Provide again, from the entries below, every line from the one containing "23: (67, 92)" through the one containing "29: (55, 89)", exactly as written, and no other line.

>>>>

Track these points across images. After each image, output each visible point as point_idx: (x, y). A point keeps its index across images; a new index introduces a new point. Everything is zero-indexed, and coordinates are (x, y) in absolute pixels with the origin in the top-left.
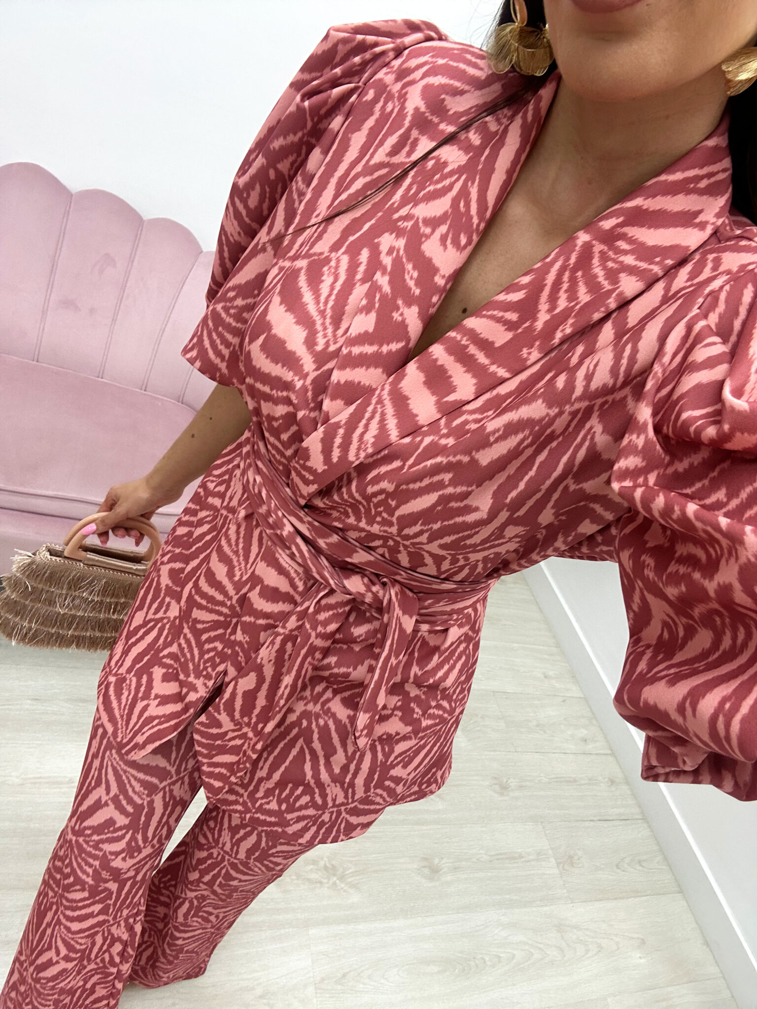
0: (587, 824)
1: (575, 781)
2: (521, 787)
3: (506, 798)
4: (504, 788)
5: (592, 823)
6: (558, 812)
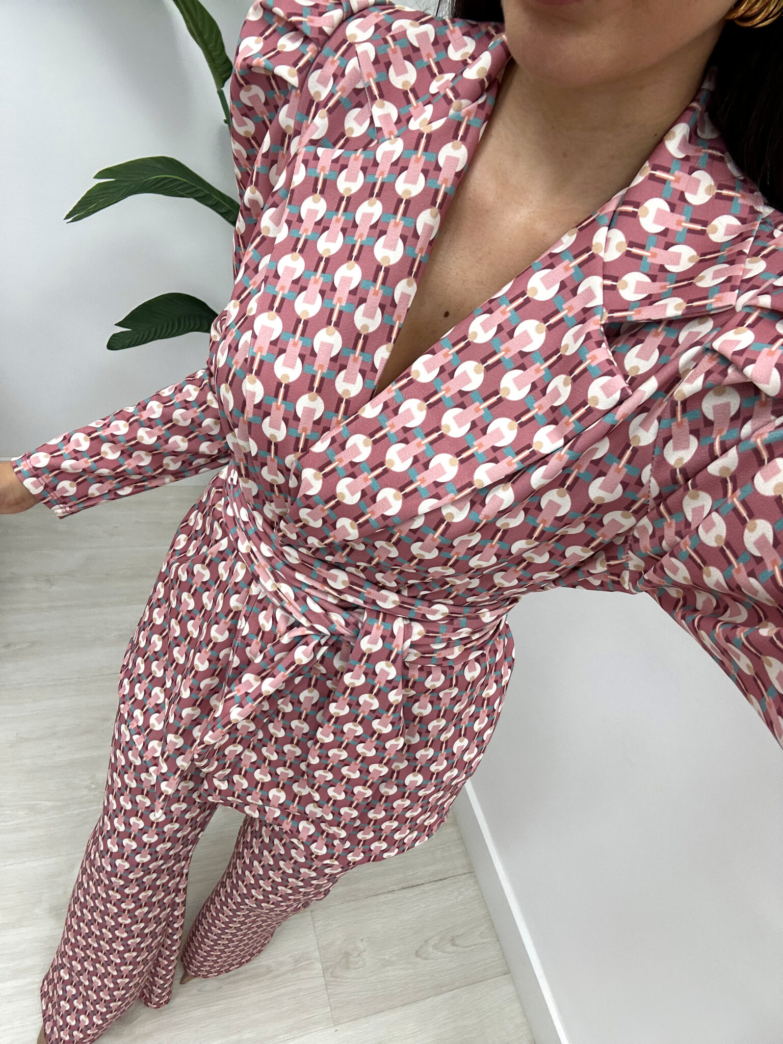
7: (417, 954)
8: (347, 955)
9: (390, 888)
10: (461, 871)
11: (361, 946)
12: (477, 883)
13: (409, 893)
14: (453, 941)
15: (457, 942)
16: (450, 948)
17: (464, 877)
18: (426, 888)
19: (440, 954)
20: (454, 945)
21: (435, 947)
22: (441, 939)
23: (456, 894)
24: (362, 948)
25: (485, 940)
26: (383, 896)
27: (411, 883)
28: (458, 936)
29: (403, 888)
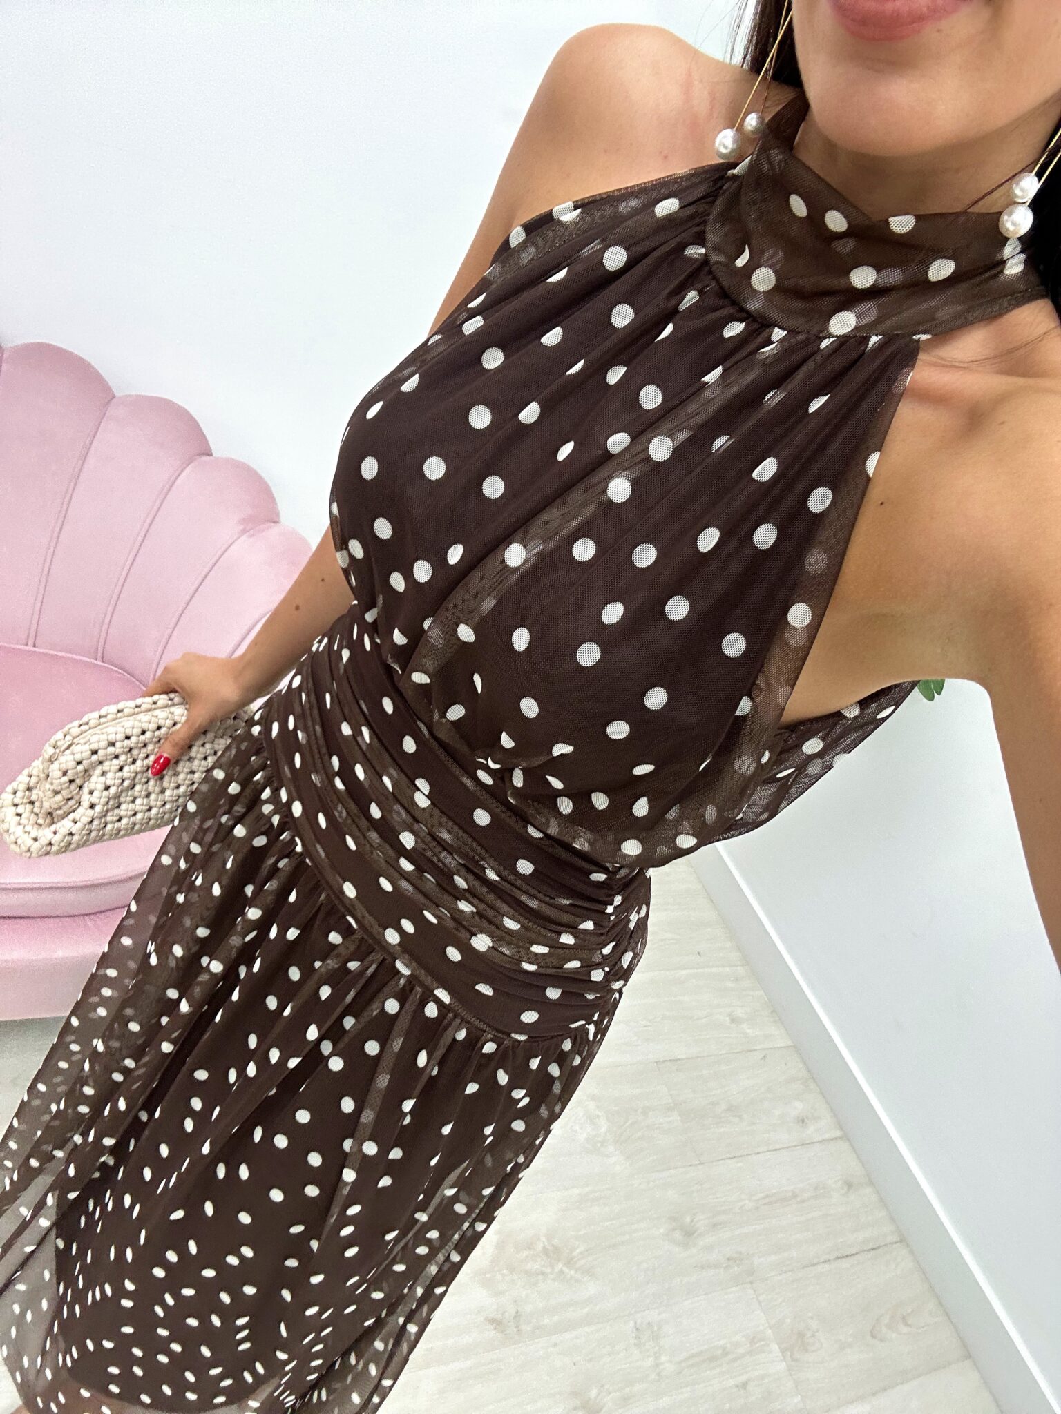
0: (819, 1268)
1: (795, 1196)
2: (714, 1225)
3: (694, 1250)
4: (689, 1234)
5: (826, 1266)
6: (773, 1258)
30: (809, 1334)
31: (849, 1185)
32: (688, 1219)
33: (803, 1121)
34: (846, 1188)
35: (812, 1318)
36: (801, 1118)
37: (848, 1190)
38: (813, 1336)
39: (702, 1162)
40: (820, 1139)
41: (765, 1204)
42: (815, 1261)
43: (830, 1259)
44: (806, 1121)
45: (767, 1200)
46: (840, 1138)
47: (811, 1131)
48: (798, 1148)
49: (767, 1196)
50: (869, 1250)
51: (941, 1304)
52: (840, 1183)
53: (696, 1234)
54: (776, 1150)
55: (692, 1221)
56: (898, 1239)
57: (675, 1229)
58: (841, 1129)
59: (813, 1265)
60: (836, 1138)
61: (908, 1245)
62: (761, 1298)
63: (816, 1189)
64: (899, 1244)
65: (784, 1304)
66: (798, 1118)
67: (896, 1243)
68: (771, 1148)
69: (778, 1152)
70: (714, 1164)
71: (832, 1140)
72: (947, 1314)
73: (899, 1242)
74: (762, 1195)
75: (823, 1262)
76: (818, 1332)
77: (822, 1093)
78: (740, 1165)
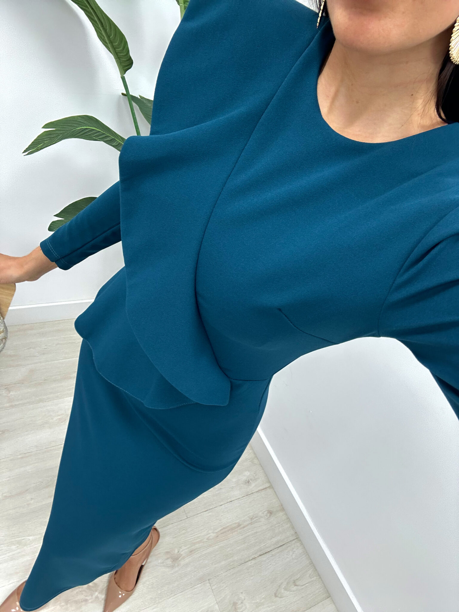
7: (276, 596)
8: (235, 604)
9: (253, 556)
10: (291, 538)
11: (242, 596)
12: (302, 544)
13: (264, 558)
14: (294, 583)
15: (297, 584)
16: (295, 588)
17: (294, 542)
18: (273, 553)
19: (288, 592)
20: (296, 585)
21: (285, 589)
22: (288, 583)
23: (291, 553)
24: (243, 598)
25: (312, 579)
26: (249, 562)
27: (264, 552)
28: (297, 579)
29: (260, 555)
30: (240, 602)
31: (271, 513)
32: (176, 551)
33: (248, 482)
34: (269, 515)
35: (242, 593)
36: (247, 481)
37: (270, 516)
38: (242, 603)
39: (188, 517)
40: (257, 490)
41: (222, 533)
42: (247, 560)
43: (256, 557)
44: (250, 481)
45: (222, 531)
46: (269, 487)
47: (253, 487)
48: (244, 497)
49: (224, 528)
50: (278, 547)
51: (316, 570)
52: (266, 512)
53: (180, 559)
54: (231, 501)
55: (179, 552)
56: (295, 538)
57: (168, 559)
58: (269, 482)
59: (246, 562)
60: (266, 488)
61: (300, 540)
62: (214, 588)
63: (251, 519)
64: (295, 540)
65: (226, 588)
66: (246, 481)
67: (294, 540)
68: (229, 501)
69: (233, 502)
70: (195, 516)
71: (264, 489)
72: (319, 575)
73: (297, 538)
74: (220, 529)
75: (252, 559)
76: (245, 599)
77: (260, 464)
78: (210, 514)
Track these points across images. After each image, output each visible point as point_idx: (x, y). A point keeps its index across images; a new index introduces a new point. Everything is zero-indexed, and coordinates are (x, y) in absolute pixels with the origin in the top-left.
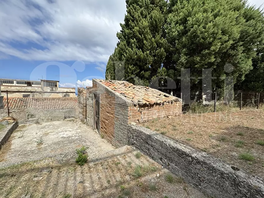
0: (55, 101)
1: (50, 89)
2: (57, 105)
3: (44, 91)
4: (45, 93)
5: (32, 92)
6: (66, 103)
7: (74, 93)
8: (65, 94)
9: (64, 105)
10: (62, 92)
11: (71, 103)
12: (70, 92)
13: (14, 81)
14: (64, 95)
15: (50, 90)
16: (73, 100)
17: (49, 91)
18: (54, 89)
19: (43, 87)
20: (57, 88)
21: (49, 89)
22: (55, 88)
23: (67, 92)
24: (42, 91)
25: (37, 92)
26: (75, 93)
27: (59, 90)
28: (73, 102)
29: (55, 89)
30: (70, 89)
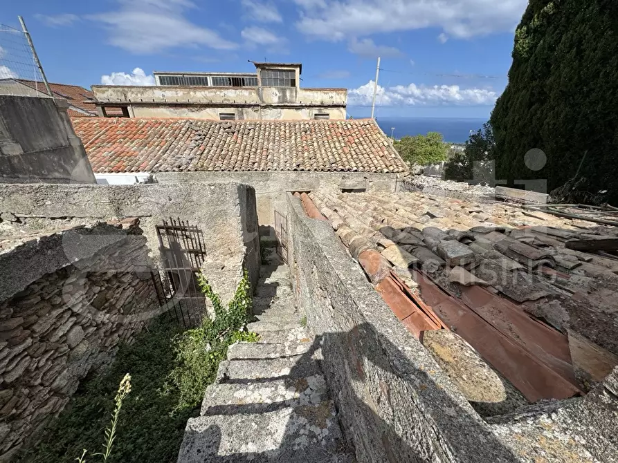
0: (280, 135)
1: (278, 95)
2: (282, 150)
3: (263, 102)
4: (267, 110)
5: (237, 106)
6: (315, 144)
7: (342, 109)
8: (315, 111)
9: (306, 154)
10: (308, 104)
11: (332, 145)
12: (331, 104)
13: (208, 77)
14: (313, 117)
15: (279, 98)
16: (340, 130)
17: (275, 100)
18: (288, 94)
19: (262, 90)
20: (296, 92)
21: (276, 95)
22: (291, 92)
23: (322, 106)
24: (259, 102)
25: (249, 106)
26: (344, 107)
27: (302, 96)
28: (339, 142)
29: (291, 96)
30: (331, 94)
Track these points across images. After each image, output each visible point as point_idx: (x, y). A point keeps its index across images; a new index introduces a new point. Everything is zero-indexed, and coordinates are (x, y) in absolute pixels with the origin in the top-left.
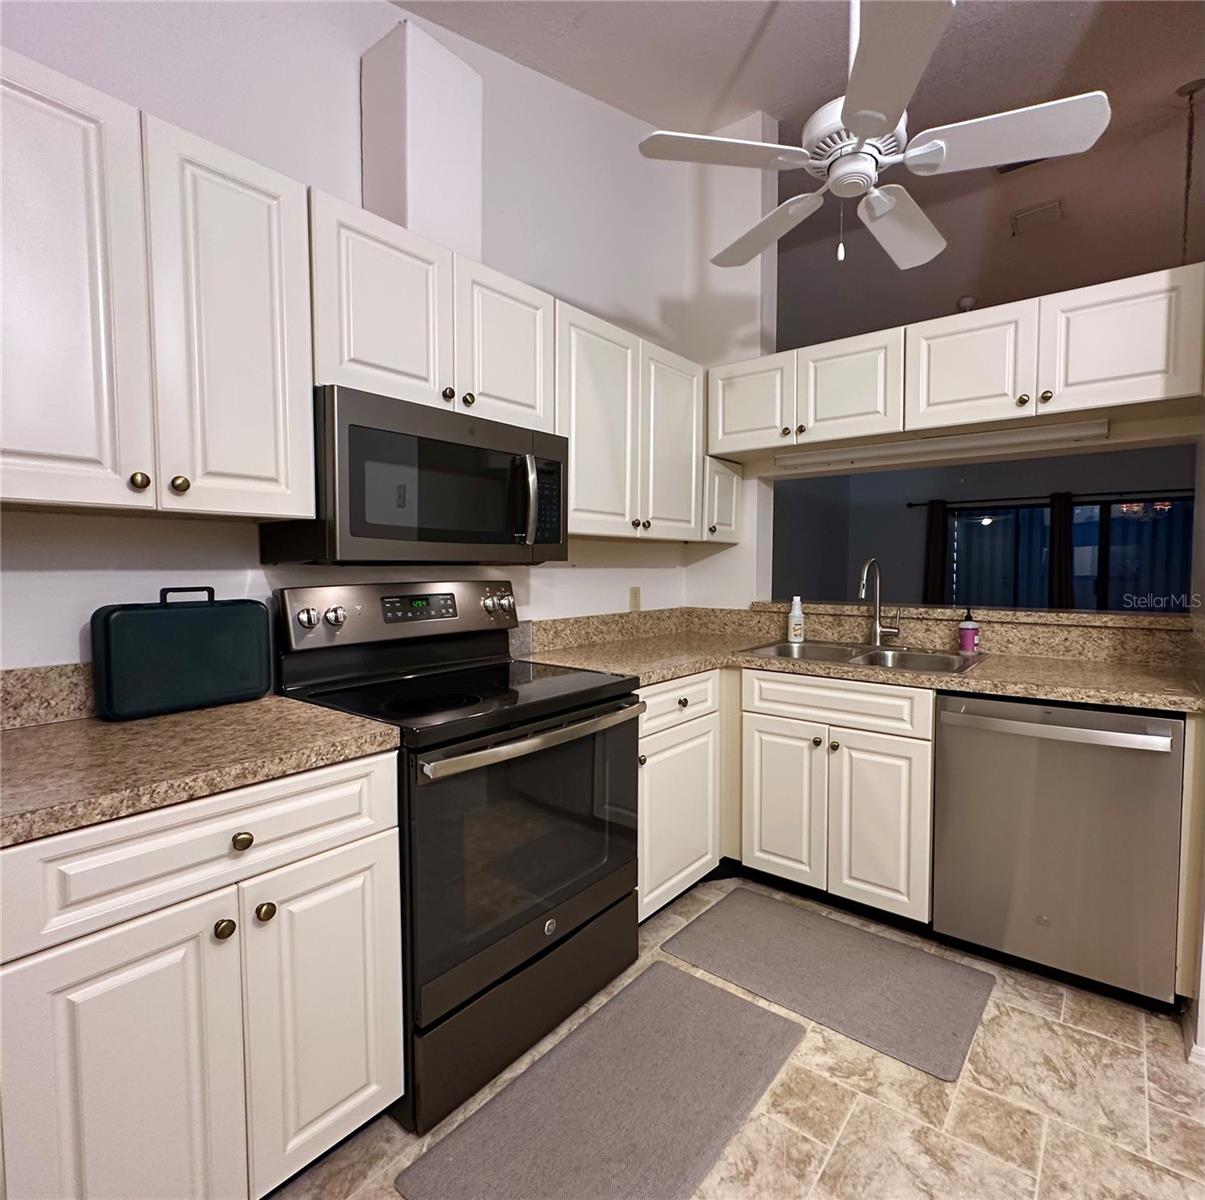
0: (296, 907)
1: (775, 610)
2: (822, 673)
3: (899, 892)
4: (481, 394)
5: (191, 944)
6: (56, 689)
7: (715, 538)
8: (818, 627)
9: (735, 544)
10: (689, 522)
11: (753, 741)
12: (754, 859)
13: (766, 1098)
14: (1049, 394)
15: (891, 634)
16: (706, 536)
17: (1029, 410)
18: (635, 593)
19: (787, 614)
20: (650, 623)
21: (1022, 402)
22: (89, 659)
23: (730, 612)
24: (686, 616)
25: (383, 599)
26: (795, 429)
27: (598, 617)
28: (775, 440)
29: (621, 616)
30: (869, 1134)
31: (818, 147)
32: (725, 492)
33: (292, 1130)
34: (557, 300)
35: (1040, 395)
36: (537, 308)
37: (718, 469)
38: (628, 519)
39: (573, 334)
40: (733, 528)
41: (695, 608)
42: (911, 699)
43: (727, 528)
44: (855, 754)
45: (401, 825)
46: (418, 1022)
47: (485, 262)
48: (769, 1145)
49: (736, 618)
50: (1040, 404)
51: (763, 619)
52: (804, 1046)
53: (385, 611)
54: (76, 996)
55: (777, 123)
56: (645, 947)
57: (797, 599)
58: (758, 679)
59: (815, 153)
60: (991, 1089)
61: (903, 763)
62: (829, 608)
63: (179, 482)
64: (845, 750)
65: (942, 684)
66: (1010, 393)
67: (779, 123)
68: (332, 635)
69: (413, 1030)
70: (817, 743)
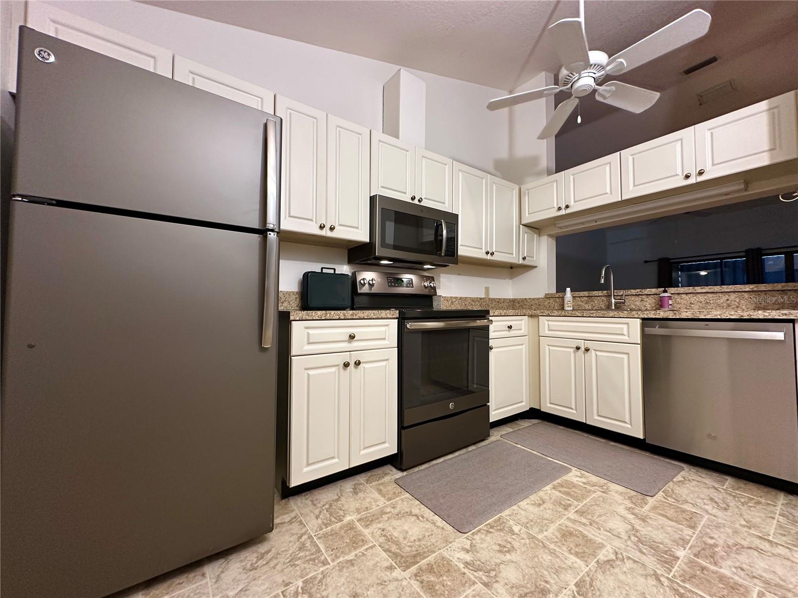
0: (366, 366)
1: (557, 296)
2: (580, 315)
3: (625, 422)
4: (424, 198)
5: (337, 367)
6: (292, 299)
7: (526, 262)
8: (581, 303)
9: (536, 267)
10: (512, 254)
11: (545, 350)
12: (547, 407)
13: (550, 486)
14: (703, 171)
15: (620, 303)
16: (521, 262)
17: (692, 180)
18: (487, 289)
19: (563, 298)
20: (494, 303)
21: (687, 177)
22: (300, 291)
23: (534, 299)
24: (512, 303)
25: (388, 278)
26: (564, 207)
27: (470, 298)
28: (554, 213)
29: (481, 299)
30: (601, 504)
31: (566, 79)
32: (530, 241)
33: (362, 448)
34: (454, 161)
35: (697, 172)
36: (446, 165)
37: (526, 231)
38: (484, 251)
39: (460, 174)
40: (535, 259)
41: (516, 299)
42: (628, 324)
43: (533, 259)
44: (598, 353)
45: (398, 347)
46: (402, 424)
47: (426, 149)
48: (551, 499)
49: (537, 302)
50: (698, 177)
51: (551, 301)
52: (570, 474)
53: (388, 282)
54: (311, 372)
55: (553, 75)
56: (493, 435)
57: (568, 289)
58: (547, 321)
59: (565, 81)
60: (674, 502)
61: (625, 356)
62: (586, 293)
63: (332, 227)
64: (593, 352)
65: (645, 315)
66: (680, 174)
67: (554, 75)
68: (370, 289)
69: (401, 427)
70: (578, 348)
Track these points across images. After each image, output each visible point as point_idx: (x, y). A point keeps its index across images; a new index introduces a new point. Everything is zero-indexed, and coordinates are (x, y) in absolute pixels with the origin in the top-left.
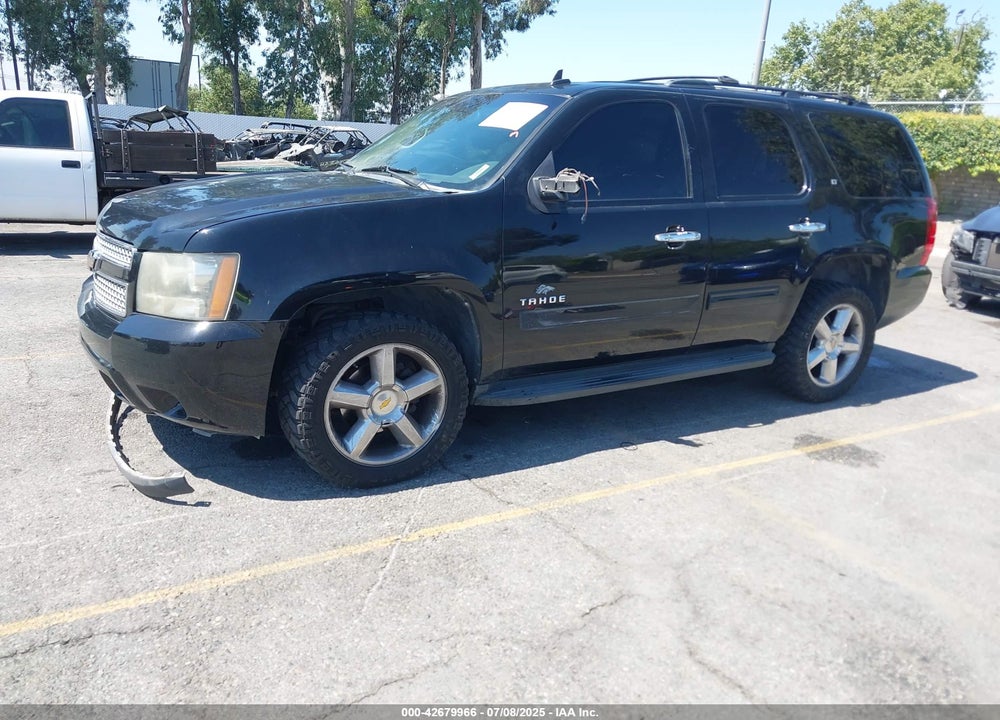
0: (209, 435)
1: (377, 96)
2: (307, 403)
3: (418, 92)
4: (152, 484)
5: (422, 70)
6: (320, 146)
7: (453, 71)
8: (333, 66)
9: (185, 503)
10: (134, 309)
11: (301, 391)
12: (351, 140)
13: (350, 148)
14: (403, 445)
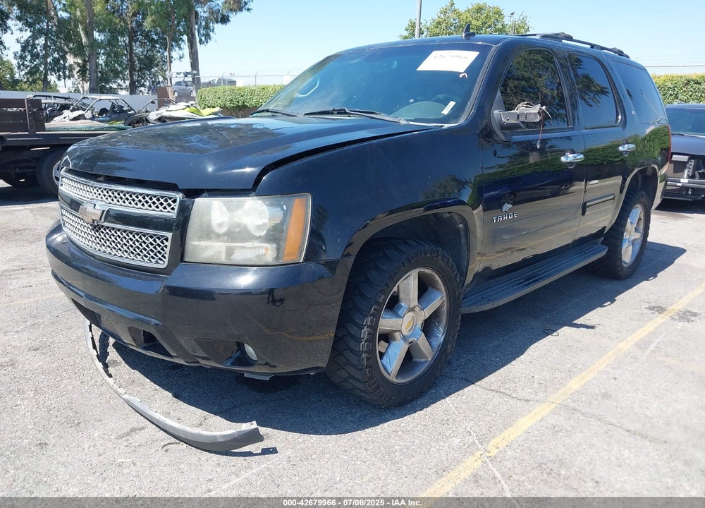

<<<<

**Exercise solution**
23: (67, 92)
24: (42, 91)
25: (37, 92)
26: (75, 93)
27: (59, 90)
28: (73, 102)
29: (55, 89)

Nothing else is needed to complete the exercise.